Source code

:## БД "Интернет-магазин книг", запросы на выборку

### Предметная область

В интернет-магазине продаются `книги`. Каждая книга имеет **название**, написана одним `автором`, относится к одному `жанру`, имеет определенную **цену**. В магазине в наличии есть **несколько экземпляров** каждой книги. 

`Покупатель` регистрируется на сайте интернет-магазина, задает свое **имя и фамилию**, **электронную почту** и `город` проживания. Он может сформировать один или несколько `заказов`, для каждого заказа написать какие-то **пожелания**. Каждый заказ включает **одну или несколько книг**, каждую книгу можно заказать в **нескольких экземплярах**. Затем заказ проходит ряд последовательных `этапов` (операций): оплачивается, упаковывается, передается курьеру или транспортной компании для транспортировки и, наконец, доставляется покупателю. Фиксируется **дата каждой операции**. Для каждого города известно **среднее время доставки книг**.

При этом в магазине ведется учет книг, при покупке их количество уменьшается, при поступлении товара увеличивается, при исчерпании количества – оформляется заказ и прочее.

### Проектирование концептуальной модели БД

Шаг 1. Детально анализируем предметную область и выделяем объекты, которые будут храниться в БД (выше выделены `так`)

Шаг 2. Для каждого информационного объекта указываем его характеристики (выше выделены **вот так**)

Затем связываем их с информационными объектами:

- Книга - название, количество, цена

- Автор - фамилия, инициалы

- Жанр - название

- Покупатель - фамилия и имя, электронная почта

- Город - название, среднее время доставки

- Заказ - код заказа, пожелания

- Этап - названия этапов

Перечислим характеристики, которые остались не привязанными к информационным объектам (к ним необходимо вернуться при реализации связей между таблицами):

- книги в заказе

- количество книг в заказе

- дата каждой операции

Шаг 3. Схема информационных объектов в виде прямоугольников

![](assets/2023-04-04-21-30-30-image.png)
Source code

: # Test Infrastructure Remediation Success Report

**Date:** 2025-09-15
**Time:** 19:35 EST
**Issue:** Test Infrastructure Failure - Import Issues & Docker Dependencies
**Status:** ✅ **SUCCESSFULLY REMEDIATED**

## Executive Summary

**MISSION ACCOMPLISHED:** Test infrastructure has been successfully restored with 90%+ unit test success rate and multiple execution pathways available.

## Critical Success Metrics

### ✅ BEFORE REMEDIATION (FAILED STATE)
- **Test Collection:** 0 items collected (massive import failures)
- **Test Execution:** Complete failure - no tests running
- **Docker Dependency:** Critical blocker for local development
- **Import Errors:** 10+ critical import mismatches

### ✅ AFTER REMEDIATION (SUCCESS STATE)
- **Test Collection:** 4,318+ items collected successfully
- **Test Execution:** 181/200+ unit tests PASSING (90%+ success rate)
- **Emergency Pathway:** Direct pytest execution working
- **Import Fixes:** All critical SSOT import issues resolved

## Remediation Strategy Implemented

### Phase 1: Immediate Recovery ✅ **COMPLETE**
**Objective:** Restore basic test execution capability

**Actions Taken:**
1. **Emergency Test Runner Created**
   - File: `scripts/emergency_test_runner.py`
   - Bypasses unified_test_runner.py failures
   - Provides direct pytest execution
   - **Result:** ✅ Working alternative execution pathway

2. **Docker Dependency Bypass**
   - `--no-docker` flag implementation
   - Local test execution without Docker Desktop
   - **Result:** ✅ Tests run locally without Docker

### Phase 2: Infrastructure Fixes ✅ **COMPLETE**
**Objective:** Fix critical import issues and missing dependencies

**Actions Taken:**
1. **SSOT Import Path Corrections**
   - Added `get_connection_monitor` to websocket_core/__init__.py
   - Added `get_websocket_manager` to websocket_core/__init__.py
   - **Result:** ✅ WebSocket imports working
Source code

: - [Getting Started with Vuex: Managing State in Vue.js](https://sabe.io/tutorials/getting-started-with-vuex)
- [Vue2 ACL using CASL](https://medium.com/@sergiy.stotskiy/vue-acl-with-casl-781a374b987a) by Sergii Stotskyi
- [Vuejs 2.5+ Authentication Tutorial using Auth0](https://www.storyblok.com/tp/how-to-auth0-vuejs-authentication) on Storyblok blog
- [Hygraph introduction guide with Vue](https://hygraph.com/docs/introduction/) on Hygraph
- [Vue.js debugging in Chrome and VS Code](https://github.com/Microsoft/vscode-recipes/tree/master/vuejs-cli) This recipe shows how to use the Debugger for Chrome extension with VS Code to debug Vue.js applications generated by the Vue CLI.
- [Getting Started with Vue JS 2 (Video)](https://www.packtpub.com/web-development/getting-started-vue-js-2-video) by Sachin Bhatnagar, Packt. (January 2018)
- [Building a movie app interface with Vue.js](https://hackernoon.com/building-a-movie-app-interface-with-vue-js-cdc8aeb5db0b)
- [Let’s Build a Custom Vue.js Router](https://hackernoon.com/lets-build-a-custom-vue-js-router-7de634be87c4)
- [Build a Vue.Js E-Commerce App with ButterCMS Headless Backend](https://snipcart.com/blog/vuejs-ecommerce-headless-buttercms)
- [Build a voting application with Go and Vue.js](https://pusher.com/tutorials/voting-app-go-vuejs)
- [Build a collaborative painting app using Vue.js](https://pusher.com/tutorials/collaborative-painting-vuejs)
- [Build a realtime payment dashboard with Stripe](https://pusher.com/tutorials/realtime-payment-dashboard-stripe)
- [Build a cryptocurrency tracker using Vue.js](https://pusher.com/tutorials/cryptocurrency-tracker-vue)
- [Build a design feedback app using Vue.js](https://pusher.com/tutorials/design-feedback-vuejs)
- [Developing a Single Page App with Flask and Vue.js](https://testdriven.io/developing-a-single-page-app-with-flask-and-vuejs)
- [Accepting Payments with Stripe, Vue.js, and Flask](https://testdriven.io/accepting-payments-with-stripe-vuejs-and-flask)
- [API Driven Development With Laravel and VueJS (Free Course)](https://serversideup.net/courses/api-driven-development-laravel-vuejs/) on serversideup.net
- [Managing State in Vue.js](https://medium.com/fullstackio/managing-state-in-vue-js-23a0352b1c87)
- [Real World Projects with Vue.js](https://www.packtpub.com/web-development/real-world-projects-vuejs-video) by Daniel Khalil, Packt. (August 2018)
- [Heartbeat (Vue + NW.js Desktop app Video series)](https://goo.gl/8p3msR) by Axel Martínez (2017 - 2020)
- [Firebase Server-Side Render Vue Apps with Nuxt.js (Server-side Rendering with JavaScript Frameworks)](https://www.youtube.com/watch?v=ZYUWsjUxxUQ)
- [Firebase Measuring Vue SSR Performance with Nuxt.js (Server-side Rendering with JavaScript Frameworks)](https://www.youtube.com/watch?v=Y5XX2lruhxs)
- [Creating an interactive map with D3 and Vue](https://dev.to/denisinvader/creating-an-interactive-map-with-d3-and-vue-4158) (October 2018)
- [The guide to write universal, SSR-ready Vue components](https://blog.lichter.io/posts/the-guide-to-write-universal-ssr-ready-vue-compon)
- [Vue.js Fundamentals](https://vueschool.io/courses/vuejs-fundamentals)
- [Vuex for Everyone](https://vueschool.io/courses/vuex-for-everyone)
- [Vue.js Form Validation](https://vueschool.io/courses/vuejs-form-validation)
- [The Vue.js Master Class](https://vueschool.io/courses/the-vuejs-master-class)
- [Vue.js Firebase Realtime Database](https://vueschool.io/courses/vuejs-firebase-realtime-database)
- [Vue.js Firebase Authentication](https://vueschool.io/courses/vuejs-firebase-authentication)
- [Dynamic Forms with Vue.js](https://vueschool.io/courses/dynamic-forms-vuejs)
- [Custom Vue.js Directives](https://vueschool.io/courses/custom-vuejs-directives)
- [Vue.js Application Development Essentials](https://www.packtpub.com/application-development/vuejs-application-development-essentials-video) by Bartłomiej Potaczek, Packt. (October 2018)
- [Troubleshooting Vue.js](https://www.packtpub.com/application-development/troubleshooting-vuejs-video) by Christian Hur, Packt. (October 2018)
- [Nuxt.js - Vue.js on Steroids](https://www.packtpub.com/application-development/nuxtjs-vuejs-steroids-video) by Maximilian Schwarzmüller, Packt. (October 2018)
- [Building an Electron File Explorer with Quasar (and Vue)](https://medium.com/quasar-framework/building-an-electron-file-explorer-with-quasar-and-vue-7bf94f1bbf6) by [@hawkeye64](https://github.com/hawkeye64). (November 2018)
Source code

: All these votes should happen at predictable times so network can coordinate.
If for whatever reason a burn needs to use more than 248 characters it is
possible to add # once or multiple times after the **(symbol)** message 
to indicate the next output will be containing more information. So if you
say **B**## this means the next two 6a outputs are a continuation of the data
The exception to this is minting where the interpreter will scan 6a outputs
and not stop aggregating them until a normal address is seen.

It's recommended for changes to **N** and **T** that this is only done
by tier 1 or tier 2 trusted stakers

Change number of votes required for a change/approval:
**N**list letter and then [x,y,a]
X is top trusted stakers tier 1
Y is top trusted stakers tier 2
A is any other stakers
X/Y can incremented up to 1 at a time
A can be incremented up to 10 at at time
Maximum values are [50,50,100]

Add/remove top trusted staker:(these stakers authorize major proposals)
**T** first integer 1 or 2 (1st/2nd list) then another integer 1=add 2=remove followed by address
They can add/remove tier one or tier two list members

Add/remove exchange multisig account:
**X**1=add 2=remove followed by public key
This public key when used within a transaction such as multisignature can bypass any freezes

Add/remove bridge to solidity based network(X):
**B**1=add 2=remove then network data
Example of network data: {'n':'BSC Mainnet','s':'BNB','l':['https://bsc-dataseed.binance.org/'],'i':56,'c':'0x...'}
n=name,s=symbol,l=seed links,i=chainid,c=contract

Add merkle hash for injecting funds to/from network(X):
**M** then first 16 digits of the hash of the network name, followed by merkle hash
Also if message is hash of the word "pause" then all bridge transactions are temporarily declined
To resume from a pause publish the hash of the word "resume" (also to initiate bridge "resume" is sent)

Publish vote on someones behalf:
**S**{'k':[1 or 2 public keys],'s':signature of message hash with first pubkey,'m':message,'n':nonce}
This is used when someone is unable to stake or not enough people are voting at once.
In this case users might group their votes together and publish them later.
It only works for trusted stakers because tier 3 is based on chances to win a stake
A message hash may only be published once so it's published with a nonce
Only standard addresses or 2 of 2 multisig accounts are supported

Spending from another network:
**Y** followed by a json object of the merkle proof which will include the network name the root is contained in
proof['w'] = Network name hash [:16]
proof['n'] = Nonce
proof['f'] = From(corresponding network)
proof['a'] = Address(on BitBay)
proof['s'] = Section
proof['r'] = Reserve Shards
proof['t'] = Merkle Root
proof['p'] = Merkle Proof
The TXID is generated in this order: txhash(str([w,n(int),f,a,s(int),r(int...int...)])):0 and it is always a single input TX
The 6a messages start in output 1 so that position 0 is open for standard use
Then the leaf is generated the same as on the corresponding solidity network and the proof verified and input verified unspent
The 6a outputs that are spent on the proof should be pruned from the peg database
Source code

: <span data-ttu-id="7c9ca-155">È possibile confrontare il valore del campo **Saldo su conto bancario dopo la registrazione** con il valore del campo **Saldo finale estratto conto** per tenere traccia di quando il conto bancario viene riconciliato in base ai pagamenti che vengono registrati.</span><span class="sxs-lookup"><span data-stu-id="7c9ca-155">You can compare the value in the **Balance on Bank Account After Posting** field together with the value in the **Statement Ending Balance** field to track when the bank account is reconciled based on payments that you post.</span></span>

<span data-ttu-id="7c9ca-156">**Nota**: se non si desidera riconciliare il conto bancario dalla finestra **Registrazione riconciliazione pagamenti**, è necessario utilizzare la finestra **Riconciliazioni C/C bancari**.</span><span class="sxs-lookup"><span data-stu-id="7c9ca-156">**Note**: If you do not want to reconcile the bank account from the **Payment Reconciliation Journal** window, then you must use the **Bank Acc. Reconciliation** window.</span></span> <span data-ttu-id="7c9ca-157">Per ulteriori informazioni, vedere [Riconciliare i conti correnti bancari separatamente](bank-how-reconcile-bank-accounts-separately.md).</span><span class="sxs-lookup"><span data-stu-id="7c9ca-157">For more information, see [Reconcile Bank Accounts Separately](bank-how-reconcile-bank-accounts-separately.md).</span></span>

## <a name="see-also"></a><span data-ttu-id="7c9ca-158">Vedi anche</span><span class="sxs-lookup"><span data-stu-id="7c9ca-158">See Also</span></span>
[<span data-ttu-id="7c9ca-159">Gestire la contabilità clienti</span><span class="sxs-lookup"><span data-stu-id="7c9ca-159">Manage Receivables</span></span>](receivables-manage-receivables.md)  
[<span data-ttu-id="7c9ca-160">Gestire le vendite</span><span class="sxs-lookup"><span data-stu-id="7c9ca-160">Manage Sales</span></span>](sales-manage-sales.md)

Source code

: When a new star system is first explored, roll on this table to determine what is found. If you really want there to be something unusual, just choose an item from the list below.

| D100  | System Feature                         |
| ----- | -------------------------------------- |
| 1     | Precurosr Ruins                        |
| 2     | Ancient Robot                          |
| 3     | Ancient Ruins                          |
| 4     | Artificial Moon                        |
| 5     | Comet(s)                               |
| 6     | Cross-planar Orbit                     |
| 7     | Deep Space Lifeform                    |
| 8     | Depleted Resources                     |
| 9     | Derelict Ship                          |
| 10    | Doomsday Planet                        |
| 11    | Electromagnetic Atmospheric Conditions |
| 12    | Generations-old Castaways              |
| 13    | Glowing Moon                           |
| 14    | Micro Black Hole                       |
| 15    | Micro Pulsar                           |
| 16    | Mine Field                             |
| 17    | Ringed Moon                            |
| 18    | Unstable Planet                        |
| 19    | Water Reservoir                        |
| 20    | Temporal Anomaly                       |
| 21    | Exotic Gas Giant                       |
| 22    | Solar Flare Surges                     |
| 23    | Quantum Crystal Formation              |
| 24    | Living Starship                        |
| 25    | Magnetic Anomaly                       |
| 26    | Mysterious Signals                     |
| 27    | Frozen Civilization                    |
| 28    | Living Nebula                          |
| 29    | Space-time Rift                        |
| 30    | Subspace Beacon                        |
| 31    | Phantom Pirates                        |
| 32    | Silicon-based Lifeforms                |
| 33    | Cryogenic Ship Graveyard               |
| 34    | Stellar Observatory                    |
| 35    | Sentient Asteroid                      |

Work to be completed: Wherever a line above contains "using", copy that line.

Result of this exercise:
- [Vue2 ACL using CASL](https://medium.com/@sergiy.stotskiy/vue-acl-with-casl-781a374b987a) by Sergii Stotskyi
- [Vuejs 2.5+ Authentication Tutorial using Auth0](https://www.storyblok.com/tp/how-to-auth0-vuejs-authentication) on Storyblok blog
- [Build a collaborative painting app using Vue.js](https://pusher.com/tutorials/collaborative-painting-vuejs)
- [Build a cryptocurrency tracker using Vue.js](https://pusher.com/tutorials/cryptocurrency-tracker-vue)
- [Build a design feedback app using Vue.js](https://pusher.com/tutorials/design-feedback-vuejs)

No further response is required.